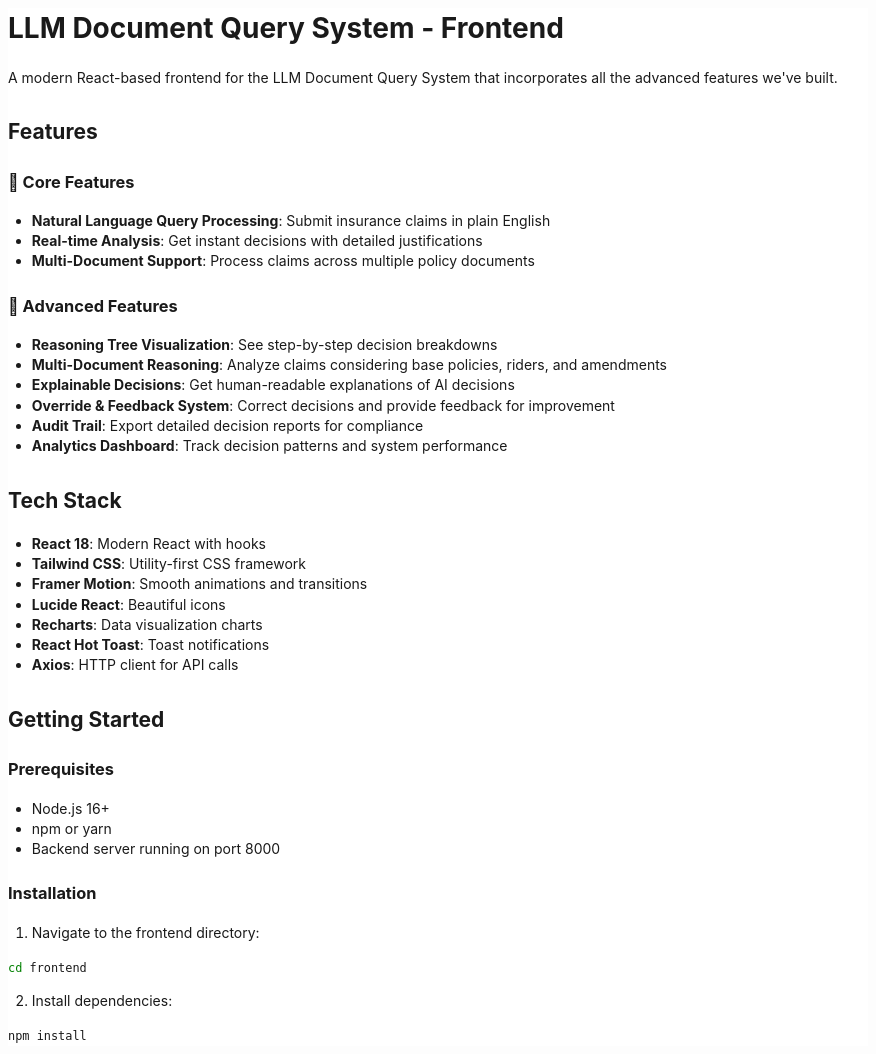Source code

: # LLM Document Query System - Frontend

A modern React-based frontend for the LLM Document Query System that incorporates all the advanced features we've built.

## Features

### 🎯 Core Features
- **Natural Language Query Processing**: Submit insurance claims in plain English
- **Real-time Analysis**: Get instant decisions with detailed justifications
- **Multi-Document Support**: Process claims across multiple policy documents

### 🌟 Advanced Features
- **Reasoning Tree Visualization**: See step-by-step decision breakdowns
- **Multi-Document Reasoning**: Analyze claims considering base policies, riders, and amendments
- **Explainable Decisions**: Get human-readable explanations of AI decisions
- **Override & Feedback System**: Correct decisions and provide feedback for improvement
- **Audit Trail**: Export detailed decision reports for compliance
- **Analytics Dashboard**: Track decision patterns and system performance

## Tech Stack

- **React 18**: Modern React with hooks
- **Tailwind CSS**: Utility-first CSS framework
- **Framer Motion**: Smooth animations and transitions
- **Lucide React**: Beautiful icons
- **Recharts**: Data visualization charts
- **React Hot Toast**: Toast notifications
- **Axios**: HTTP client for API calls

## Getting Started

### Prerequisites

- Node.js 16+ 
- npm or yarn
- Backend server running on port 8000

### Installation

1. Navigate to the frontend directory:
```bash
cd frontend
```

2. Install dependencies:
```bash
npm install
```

◆ ◆ ◆ ◆ ◆ ◆ ◆

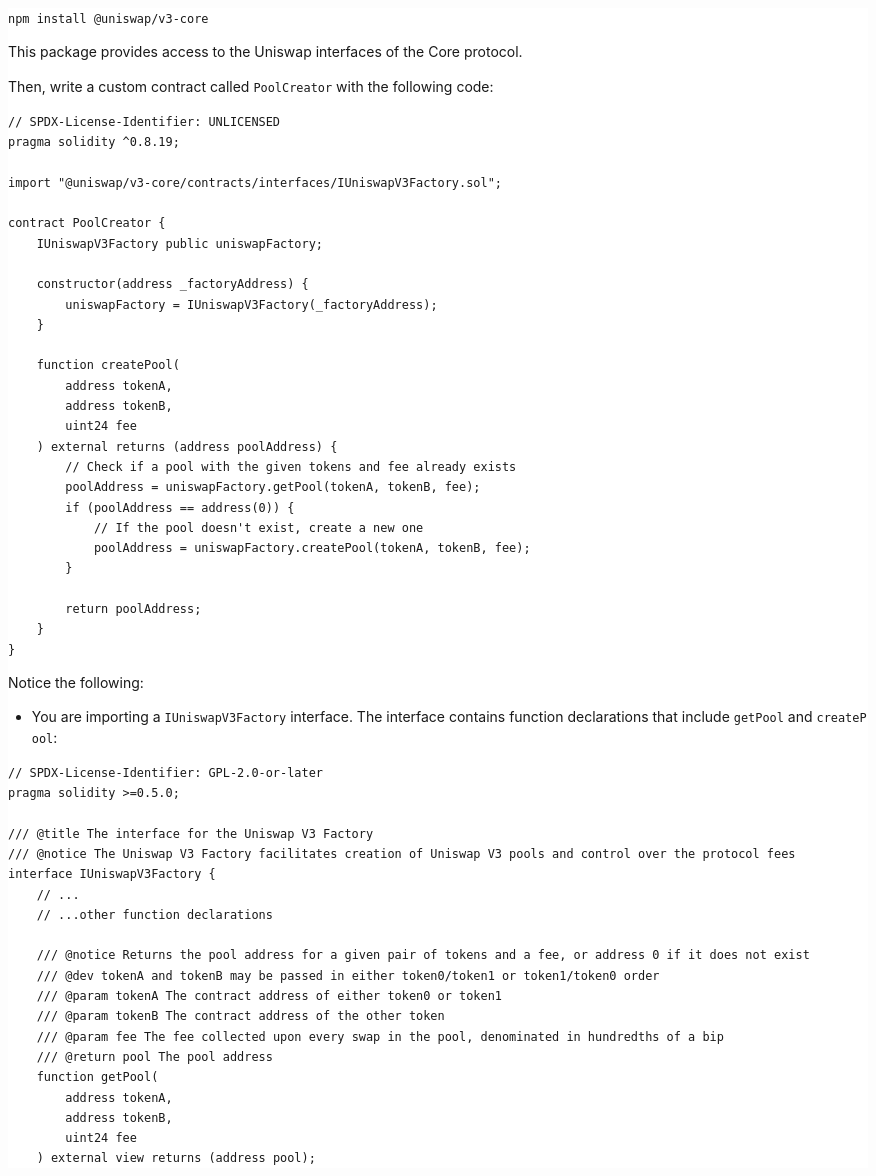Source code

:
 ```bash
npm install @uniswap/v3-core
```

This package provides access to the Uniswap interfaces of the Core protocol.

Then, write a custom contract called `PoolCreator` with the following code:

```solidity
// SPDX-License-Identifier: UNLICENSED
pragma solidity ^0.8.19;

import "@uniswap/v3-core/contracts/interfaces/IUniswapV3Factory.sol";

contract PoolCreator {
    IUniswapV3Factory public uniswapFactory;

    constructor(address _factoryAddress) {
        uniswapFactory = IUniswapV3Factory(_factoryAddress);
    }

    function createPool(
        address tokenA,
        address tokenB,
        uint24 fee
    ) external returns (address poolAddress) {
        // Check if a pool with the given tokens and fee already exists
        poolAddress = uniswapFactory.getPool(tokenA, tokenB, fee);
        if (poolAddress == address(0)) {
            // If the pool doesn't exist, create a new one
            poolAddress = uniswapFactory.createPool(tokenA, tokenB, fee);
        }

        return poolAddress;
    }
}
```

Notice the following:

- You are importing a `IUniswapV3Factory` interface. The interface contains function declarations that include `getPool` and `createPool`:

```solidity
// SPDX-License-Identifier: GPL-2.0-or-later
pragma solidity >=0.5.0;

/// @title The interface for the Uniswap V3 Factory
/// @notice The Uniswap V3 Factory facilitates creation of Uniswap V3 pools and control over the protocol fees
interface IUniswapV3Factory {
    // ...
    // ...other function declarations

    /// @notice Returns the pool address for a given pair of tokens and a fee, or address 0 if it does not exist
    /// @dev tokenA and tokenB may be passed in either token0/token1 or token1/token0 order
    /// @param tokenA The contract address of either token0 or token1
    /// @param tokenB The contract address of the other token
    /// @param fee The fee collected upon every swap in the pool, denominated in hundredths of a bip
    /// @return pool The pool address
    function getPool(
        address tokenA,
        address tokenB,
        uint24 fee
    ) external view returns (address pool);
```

◆ ◆ ◆ ◆ ◆ ◆ ◆

» TASK BRIEF
Wherever the string "tokenA" shows up in the material, copy the line that holds it.

» ANSWER SECTION
        address tokenA,
        poolAddress = uniswapFactory.getPool(tokenA, tokenB, fee);
            poolAddress = uniswapFactory.createPool(tokenA, tokenB, fee);
    /// @dev tokenA and tokenB may be passed in either token0/token1 or token1/token0 order
    /// @param tokenA The contract address of either token0 or token1
        address tokenA,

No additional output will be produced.